§ **What you have to do**
In the material below, show every line that contains the string "kern", with case counting toward a match.

§ **Listed records**

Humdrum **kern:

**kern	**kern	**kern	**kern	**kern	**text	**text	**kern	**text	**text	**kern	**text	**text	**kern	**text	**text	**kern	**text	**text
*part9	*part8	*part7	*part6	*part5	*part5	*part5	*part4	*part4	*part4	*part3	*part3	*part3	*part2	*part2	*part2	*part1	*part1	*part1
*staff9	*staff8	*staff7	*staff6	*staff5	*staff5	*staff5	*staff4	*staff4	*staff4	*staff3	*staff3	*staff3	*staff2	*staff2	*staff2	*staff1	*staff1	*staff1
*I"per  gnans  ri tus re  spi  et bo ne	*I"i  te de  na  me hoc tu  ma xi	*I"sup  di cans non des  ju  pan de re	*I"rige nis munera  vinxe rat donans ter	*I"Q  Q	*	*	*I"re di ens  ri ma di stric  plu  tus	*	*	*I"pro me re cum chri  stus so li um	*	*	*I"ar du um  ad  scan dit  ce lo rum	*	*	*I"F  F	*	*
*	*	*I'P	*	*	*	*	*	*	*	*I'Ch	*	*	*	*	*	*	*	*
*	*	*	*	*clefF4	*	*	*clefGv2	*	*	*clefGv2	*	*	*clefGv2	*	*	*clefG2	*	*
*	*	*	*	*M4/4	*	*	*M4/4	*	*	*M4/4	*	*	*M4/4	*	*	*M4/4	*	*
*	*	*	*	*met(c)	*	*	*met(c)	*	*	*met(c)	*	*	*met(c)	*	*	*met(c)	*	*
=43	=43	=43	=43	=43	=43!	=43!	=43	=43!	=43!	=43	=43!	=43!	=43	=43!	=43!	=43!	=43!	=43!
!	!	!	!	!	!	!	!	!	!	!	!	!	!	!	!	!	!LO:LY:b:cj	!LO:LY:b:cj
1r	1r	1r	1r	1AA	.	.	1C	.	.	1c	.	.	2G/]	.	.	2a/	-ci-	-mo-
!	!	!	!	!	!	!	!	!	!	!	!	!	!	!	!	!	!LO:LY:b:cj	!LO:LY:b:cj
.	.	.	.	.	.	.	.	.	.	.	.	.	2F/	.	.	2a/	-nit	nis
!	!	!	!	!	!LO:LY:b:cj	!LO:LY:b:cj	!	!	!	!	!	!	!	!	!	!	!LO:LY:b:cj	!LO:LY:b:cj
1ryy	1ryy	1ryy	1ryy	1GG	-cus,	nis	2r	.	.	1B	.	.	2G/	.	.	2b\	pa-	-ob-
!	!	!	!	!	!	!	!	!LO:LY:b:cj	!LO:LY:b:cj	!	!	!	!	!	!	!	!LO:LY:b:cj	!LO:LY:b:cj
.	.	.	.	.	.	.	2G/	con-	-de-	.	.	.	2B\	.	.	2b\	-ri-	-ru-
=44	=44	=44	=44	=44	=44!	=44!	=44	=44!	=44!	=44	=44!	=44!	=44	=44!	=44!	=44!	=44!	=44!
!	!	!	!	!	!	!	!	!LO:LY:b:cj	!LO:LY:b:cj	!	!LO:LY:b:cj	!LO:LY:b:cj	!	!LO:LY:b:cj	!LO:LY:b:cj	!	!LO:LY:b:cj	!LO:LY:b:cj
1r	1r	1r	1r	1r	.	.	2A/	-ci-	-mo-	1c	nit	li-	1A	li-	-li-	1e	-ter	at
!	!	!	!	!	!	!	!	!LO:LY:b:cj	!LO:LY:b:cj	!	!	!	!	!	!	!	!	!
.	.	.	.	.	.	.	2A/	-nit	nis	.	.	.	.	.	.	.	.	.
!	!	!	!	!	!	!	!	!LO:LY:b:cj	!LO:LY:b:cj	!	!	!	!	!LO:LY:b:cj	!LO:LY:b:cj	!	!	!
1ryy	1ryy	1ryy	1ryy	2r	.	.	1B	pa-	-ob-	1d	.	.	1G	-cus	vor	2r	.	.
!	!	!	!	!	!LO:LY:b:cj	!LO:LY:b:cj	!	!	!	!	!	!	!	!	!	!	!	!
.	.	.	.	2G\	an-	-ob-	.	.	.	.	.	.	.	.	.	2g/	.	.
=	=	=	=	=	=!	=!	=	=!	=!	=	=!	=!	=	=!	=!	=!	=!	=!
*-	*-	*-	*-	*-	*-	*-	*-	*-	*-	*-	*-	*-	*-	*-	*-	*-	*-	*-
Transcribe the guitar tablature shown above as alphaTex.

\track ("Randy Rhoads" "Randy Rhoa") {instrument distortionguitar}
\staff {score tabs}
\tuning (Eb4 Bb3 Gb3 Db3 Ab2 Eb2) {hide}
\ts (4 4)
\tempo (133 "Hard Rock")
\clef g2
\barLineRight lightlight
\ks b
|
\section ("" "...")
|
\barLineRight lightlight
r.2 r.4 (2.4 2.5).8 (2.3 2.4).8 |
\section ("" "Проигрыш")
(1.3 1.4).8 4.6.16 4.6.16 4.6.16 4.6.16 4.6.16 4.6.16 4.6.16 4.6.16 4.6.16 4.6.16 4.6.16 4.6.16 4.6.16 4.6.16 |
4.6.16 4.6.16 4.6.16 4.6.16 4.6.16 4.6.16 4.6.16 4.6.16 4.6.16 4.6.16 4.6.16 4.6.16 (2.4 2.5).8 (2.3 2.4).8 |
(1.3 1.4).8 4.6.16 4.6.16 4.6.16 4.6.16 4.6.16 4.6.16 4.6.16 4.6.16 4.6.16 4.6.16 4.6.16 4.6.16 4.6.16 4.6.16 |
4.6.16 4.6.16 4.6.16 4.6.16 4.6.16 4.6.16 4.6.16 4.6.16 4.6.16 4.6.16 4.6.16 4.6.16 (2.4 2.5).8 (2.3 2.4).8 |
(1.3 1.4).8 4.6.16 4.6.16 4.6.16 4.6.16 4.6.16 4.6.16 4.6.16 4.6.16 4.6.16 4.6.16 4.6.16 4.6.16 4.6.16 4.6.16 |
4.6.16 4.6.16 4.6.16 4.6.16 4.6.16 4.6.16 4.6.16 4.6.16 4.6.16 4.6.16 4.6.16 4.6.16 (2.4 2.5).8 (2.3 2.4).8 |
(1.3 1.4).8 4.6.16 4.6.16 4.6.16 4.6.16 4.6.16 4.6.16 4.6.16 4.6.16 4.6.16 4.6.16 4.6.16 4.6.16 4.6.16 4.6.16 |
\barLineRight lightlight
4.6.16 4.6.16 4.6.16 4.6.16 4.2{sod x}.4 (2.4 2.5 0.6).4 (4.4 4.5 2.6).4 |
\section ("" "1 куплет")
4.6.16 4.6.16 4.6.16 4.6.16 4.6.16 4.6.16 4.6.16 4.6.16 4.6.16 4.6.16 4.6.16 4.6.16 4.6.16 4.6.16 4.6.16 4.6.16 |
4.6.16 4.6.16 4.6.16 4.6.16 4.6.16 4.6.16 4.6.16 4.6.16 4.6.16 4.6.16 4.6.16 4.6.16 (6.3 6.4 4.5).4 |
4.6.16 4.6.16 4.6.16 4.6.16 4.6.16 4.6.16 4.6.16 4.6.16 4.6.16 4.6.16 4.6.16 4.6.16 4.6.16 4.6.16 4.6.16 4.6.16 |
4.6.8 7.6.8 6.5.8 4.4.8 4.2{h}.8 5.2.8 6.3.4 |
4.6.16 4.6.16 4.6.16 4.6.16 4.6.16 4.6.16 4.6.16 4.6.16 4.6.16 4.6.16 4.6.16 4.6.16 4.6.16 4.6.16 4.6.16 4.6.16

§ **Task output**
Humdrum **kern:
**kern	**kern	**kern	**kern	**kern	**text	**text	**kern	**text	**text	**kern	**text	**text	**kern	**text	**text	**kern	**text	**text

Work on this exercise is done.